TUGAS YANG DIMINTA:
- 1) Menurut tulisan tentang reshuffle kabinet, mengapa perbedaan pendapat kini menjadi hal yang biasa? Jawab dalam satu sampai tiga kalimat.
- 2) Tuliskan lanjutan tulisan tentang reshuffle kabinet, dimulai setelah kalimat terakhirnya.

TEKS BACAAN:
—————
Reshuffle dan Harapan Baru Jilid kedua






Adanya perbedaan pendapat dalam era modern seperti sekarang ini sudah menjadi hal yang biasa, apalagi jika kita telaah lebih dalam pada era informasi seperti sekarang ini siapapun dapat mengemukakan pendapatnya dengan gaya dan metodenya masing – masing tanpa perlu khawatir tentang apa yang di sampaikannya.

Tepat 10 hari yang lalu sempat terulang sebuah kejadian yang cukup ‘mencengangkan’ dan sempat menjadi ‘booming’ di media sosial. Pergantian cabinet jilid kedua, itulah keputusan bapak presiden Joko Widodo pada rabu (27/7) yang seketika mengundang berbagai pendapat yang mendukung atas keputusannya dan bahkan menguhujatnya karena dirasa ‘sembrono’ dalam pengambilan keputusan kenegaraan. Belum lagi permasalahan salah satu menteri yang mempunyai status kewarganegaraan ganda, yang belakangan ini menuai kontroversi baru.

Tentulah apabila kita melihat perbedaan komentar – komentar yang muncul atas keputusan pak presiden itu, tidak dapat dipungkiri masalah klasik perbedaan pendapat ini akan terus berlangsung tanpa ujung. Namun kali ini bukan masalah perbedaan pendapat yang harus disoroti dalam pergantian cabinet jilid kedua ini, tetapi lebih baik kita coba melihat kemungkinan optimis dan dampak apa yang bisa terjadi dari adanya keputusan reshuffle ini.
—————
Catatan hasil ekstraksi:
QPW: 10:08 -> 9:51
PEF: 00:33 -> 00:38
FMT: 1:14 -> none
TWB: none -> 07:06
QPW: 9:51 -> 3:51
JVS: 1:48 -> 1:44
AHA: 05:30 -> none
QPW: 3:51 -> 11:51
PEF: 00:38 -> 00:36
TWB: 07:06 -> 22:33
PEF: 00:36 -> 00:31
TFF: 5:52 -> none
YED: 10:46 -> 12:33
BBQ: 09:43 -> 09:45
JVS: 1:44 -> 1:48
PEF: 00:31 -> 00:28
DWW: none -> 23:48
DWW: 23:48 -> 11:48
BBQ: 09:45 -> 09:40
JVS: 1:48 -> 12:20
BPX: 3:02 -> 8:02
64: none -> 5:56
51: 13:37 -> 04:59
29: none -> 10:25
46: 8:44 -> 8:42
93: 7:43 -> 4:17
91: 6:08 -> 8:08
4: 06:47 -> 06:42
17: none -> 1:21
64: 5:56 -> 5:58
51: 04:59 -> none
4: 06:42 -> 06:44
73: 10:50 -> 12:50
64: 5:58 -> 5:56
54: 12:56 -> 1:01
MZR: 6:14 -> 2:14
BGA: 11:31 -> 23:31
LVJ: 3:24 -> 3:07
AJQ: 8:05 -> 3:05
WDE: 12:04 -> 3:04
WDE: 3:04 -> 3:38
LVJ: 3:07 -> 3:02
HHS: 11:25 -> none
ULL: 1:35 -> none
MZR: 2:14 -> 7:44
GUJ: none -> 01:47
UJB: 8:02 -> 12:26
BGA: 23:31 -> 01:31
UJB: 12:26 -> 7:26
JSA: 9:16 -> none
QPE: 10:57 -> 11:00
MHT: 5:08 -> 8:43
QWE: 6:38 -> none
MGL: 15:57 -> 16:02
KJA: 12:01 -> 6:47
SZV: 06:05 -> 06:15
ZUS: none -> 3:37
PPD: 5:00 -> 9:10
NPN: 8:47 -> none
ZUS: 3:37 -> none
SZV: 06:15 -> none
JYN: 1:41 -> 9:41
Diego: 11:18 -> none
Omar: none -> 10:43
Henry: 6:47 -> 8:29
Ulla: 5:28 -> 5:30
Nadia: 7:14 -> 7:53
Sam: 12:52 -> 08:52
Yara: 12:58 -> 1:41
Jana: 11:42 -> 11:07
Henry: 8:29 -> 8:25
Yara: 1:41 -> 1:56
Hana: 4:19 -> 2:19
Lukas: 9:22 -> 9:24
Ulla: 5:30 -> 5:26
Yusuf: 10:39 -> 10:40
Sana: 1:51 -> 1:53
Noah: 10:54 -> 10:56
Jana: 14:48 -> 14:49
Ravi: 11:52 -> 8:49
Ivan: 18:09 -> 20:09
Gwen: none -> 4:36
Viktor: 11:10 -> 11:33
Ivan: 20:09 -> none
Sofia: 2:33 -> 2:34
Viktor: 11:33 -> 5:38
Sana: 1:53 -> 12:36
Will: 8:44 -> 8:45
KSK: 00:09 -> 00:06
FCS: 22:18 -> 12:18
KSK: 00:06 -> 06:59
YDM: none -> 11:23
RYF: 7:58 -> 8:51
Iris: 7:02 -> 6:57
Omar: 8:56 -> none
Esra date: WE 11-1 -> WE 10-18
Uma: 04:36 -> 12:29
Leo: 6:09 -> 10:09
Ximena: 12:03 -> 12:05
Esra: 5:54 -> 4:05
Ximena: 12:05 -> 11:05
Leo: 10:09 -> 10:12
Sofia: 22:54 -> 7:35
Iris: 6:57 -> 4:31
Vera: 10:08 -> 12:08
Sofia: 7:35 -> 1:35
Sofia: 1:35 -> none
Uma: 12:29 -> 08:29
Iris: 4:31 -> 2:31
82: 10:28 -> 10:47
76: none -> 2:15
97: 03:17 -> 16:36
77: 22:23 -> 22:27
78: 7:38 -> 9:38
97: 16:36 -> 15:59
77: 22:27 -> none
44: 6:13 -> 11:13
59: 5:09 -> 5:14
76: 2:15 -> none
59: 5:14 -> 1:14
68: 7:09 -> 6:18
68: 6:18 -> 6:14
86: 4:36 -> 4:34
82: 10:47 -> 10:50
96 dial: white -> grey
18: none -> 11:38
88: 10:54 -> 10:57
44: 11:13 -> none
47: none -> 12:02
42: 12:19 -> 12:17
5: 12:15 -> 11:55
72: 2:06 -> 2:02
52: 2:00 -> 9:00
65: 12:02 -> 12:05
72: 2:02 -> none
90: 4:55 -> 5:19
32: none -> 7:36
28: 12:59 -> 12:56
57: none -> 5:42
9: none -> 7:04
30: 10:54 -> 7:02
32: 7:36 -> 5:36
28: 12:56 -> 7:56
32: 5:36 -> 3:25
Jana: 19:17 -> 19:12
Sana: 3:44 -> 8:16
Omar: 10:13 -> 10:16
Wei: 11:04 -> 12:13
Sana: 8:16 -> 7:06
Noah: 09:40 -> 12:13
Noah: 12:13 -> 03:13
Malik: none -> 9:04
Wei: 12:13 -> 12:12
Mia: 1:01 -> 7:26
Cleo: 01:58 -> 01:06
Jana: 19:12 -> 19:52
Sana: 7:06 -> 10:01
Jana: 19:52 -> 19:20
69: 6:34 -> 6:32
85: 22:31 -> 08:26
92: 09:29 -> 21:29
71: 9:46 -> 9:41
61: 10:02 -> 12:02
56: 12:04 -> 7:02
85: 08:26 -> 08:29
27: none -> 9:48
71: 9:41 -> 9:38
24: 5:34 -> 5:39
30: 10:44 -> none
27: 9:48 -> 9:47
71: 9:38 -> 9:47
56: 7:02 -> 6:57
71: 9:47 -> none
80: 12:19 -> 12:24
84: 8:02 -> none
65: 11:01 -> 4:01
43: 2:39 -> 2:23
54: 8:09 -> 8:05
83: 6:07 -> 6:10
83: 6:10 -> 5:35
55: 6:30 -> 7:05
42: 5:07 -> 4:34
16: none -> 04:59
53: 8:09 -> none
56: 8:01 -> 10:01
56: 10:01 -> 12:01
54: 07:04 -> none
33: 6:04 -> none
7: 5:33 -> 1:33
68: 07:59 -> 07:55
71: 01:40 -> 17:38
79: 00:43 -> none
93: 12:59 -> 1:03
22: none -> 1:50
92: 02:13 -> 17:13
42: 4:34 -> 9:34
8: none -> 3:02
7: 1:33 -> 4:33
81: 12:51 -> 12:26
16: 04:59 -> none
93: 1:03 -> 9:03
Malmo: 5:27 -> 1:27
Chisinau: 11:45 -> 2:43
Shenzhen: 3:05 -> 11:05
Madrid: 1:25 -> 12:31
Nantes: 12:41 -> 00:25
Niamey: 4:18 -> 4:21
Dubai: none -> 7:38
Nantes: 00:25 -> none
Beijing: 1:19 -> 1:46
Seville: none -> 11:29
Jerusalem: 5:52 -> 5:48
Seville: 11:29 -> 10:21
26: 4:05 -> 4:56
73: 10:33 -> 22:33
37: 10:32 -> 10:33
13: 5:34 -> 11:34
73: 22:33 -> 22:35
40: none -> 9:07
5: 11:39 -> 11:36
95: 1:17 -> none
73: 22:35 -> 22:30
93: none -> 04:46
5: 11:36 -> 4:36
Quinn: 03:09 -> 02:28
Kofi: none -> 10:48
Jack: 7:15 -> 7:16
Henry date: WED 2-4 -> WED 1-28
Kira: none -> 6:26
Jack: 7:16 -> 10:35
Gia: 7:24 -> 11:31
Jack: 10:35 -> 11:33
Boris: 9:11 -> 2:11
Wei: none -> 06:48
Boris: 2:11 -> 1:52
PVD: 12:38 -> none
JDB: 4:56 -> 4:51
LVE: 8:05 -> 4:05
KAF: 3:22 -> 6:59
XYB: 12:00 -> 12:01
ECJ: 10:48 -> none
—————
JAWABAN BERURUTAN:
- 1) Perbedaan pendapat menjadi hal yang biasa karena di era informasi seperti sekarang siapa pun dapat mengemukakan pendapatnya dengan gaya dan metodenya masing-masing. Orang juga tidak perlu khawatir tentang apa yang disampaikannya.

- 2)
Dari beberapa susunan cabinet yang telah dirubah untuk reshuffle kedua ini 35% diantarnya adalah beberapa pakar professional di bidangnya, dengan latar belakang pengalaman yang mumpuni dan dirasa sangat layak untuk menjalankan fungsi pemerintahan (selasar.com/infografis). Seperti ibu Sri mulyani, beliau adalah seorag tokoh perekonomian yang menurut Jim Yong Kim, seorang dokter lulusan Harvard dan Presiden dari the World Bank Group, juga memberikan testimoni dan tanggapannya atas kepergian Sri Mulyani dari institusi yang dipimpinnya, ia memberikan kesan (tempo.com) yang cukup mendalam bagi sosok Sri Mulyani:

 "Sri Mulyani Indrawati telah memberitahu saya bahwa Presiden Joko Widodo memintanya untuk kembali ke Indonesia sebagai Menteri Keuangan, efektif dengan segera.

Saya menyampaikan berita ini dengan kebanggaan sekaligus kesedihan.

Sri Mulyani mendapat penghormatan yang sepenuhnya dari manajemen, staf, dan para pemegang saham, dan sementara kami akan kehilangan seorang pemimpin yang menjadi salah satu pendukung terkuat bagi masyarakat miskin, kami juga mengagumi keputusan Sri Mulyani untuk melayani negara sekali lagi. 


Siapapun yang telah menghabiskan waktu dengan Sri Mulyani pasti tahu cintanya yang mendalam terhadap Indonesia.  Sebelum bergabung dengan Bank Dunia sebagai Managing Director pada 2010, dia menjabat sebagai Menteri Keuangan periode 2005-2010, dan sempat pula menjabat sebagai Menteri Negara Perencanaan Pembangunan Negara (PPN) atau Kepala Badan Perencanaan Pembangunan Nasional (Bappenas).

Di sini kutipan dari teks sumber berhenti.